◆ WHAT IS REQUIRED
Pick each line that has "html" out of the records.

◆ DATA

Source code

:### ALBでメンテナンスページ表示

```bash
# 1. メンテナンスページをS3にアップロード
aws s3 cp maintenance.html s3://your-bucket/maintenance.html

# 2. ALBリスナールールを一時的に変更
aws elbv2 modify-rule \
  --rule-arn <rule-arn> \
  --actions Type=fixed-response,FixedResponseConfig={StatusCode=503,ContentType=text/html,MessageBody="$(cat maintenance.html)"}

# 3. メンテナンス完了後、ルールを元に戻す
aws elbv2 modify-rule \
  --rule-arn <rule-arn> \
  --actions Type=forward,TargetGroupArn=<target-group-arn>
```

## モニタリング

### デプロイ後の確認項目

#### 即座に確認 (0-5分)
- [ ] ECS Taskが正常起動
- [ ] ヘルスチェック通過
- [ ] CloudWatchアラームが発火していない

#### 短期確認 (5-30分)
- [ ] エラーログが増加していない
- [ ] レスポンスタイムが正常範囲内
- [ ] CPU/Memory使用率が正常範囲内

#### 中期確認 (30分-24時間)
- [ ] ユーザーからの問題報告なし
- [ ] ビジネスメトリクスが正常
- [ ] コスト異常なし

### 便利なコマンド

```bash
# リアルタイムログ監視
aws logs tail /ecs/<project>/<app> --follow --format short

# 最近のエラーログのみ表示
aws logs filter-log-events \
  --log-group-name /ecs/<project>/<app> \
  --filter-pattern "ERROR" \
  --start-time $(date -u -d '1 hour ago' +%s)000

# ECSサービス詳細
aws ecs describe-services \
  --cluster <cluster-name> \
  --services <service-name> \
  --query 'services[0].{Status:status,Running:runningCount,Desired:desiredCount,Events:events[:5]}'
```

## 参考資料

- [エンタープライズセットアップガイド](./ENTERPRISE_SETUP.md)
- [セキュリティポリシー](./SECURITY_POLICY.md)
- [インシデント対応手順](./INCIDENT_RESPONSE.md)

◆ OUTPUT FOR THIS EXERCISE
aws s3 cp maintenance.html s3://your-bucket/maintenance.html
  --actions Type=fixed-response,FixedResponseConfig={StatusCode=503,ContentType=text/html,MessageBody="$(cat maintenance.html)"}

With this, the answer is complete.